In sports, we all know about The Club. Men Only. In The Club men grab the headlines, make the most cash, get the real-money endorsements. In The Club, men govern men, men coach men, men take advice and criticism from other men. Men and only men know what men want and need. Men can cuss and scratch themselves and slap butts and no one would dare have The Club invaded by women who A) don’t know what it’s like to be a real man B) collapse under pressure C) cry if they don’t get their way D) have no clue about big-time competition E) ain’t slapping my butt.
Well, well, mercy me, lookie what we have here. Kim Ng is the first woman to be a general manager of an MLB team, the Miami Marlins. Callie Bronson is the first woman to be a game-day coach in the NFL, working with the Cleveland Browns’ tight ends. Alyssa Nakken is the first woman to coach in MLB history; Alyssa threw batting practice and hit fungoes for the San Francisco Giants.
All this happened in 2020.
Jordy Baddeley knows the buzz.
“I like proving people wrong,” Baddeley said. “I felt honored to be a role model.”
In 2009, Baddeley was the placekicker on Petaluma High School’s football team, the one that went 12-1 and made it to the North Coast Section semifinals. The memory of that year surfaced again last weekend when Vanderbilt’s Sarah Fuller became the woman to play for a Power Five university, thumping a second-half kickoff against Missouri.
It is no trivial accomplishment. Vanderbilt plays in the SEC and there are about five teams in the SEC right now who could beat the New York Jets and the Jacksonville Jaguars and, if Derek Carr can’t hold on to the football, the Las Vegas Raiders.
In 2009, Baddeley entered The Club, one populated by teenage boys. Memories of that experience for her flow like water at summertime Yosemite. A sweet memory was during the postgame handshake-head nod-good game salutations, when opposing teams would meet at midfield. Good ol’ No. 6 would pass a guy and then hear something that made her smile.
“Hey, dude, I think that was a chick back there,” Baddeley heard.
Sometimes it wasn’t how she looked.
“Sometimes it was the faint scent of perfume,” said Baddeley, now 28 and training to be a physician’s assistant at UC Davis.
Yes, it’s true. You read it here first ― a placekicker on a football team wore Chanel No. 5. Actually, I don’t know if Baddeley wore Chanel. I’m guessing. I whiffed. Never before had I asked a football player what perfume he wore. Somehow I don’t think Ronnie Lott would have taken it well. Terrell Owens would have stuffed me like an envelope. Didn’t occur to me.
I did ask her about being a teenage girl in a locker room among 50 or so teenage boys. The age, as anyone who’s been through it, it fraught with land mines. Self-control is not among the many fine qualities adolescents possess. Impulsiveness is a character trait. Snapping a towel at the backside of an unsuspecting teammate is considered high humor.
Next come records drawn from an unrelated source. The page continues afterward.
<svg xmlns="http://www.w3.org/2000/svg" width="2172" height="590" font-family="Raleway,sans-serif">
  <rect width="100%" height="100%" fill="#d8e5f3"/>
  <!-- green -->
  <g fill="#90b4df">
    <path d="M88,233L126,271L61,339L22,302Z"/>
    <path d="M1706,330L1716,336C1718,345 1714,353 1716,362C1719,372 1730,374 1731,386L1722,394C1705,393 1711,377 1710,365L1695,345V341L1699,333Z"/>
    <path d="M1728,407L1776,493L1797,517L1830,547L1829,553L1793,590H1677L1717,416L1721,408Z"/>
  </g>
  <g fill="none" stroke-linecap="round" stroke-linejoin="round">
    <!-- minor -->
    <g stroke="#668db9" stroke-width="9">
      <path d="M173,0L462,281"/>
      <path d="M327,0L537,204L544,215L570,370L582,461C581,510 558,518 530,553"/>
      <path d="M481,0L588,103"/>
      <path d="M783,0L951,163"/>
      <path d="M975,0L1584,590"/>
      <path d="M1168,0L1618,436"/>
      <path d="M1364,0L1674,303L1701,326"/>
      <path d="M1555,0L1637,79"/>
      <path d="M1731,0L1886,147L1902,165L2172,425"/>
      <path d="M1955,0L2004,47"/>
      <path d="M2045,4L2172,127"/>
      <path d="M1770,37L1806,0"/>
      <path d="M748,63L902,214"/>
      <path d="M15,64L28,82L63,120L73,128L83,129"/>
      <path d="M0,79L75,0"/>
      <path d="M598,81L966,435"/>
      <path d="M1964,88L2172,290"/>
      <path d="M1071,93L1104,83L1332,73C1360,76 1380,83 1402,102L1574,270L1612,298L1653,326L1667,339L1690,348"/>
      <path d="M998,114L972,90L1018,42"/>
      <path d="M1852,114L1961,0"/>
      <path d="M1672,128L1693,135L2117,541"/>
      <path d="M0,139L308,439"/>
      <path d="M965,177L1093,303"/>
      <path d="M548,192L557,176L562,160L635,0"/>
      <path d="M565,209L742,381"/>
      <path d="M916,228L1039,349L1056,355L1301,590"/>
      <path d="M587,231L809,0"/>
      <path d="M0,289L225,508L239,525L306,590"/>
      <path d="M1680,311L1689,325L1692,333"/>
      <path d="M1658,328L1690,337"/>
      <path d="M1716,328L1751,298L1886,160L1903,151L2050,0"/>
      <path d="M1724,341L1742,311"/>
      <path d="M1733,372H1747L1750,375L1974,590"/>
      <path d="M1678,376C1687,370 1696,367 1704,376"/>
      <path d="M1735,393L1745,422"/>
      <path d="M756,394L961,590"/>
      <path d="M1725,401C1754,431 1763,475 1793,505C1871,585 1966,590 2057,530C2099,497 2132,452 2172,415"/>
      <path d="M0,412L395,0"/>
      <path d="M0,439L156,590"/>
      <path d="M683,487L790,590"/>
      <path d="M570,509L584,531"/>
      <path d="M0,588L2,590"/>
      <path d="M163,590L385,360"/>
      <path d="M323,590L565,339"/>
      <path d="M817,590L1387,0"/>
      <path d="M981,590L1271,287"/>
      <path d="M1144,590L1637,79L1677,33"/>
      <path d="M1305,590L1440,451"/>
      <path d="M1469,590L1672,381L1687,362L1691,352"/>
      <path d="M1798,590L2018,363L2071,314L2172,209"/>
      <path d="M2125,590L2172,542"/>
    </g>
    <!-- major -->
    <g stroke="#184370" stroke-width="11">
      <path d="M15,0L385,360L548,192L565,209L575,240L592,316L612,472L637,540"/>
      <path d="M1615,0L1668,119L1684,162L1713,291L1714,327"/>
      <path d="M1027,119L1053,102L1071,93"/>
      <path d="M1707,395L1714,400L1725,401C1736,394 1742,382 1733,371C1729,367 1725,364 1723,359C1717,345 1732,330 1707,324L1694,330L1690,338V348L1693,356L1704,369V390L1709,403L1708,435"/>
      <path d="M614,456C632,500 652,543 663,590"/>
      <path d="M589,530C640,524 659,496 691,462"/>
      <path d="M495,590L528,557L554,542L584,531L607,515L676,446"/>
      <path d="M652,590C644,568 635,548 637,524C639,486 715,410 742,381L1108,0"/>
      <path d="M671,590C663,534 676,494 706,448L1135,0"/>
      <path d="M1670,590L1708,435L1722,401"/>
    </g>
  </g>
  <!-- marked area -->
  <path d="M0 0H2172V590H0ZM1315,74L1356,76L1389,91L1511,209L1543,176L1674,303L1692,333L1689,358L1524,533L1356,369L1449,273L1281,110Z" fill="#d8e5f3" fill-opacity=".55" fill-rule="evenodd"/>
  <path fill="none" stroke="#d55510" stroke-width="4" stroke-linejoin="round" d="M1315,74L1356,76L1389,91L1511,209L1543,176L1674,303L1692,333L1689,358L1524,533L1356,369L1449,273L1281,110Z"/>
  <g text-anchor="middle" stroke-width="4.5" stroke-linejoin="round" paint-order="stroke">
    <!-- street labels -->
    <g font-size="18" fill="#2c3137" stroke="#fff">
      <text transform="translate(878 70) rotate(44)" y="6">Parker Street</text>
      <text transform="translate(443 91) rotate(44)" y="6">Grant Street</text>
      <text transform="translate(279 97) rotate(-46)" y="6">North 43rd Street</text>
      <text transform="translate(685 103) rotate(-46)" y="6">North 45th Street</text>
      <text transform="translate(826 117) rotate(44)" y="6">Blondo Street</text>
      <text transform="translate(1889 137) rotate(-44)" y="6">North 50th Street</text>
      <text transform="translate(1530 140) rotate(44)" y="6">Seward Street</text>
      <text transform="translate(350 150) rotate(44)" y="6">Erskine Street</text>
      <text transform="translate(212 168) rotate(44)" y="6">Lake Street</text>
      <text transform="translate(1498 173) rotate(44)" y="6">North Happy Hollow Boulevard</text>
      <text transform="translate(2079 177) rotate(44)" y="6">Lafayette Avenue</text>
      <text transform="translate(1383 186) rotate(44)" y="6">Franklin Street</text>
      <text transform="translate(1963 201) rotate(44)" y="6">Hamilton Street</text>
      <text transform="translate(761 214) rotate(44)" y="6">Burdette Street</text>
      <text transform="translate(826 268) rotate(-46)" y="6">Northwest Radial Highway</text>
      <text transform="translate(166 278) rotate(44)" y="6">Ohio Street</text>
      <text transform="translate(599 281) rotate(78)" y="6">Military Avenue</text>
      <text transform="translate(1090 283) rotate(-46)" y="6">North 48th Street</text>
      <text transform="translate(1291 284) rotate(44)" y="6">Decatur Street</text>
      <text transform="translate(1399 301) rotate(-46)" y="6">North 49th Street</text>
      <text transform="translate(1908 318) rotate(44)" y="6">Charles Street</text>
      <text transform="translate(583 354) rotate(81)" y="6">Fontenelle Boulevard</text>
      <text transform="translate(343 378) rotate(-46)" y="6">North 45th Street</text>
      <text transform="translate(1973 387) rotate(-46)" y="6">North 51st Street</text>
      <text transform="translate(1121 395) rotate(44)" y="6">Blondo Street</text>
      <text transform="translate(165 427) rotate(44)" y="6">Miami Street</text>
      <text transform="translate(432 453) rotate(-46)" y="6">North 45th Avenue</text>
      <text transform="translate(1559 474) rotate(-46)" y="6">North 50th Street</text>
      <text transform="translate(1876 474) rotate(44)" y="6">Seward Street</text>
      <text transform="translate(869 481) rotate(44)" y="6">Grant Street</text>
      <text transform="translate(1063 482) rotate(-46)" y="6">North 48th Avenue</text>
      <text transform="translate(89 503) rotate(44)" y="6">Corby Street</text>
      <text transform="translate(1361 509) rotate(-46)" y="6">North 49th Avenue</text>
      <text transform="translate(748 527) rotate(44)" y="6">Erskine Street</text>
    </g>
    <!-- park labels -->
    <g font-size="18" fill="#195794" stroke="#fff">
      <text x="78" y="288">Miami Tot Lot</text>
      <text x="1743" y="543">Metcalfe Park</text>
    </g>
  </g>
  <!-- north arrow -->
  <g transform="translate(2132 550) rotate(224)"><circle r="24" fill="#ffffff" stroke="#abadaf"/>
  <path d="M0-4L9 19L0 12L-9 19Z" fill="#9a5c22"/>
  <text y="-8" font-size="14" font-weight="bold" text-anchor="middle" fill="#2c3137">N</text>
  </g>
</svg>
That never occurred. Baddeley dressed in the locker room with the boys but at the far end, in private. She never wandered through the locker room before the game. She just waited for the call to hit the field. Home games would mean a shower at home. Away games would mean a shower at a time mutually exclusive to both genders.
“I gave them their dignity,” she said.
And they, hers.
“I was never really uncomfortable,” Baddeley said. “Well, maybe one time.”
Baddeley was introduced by then-head coach Steve Ellison to the team as the Trojans’ placekicker. Baddeley had a lot of friends on the team but still the subject came up ... sexual sensitivity awareness.
You may begin to squirm now. Baddeley certainly did. Any teenager will look for a trapdoor to escape while his/her parents begin the birds-and-the-bees discussion. That is, if a parent can gather the courage to give that talk.
Try listening to that talk with 50 boys in the room, all of them looking for the trapdoor.
While it’s fair to say a teenage boy’s testosterone can be jet fuel to a kid with idle thoughts, in this case, in that season, the message of mutual respect was delivered and accepted without bristle. The city of Petaluma, even with 59,000 people, is still a small town and whispers travel faster than electricity. No one in Petaluma, whether young or old, wants to be smeared with gossip they might never towel off.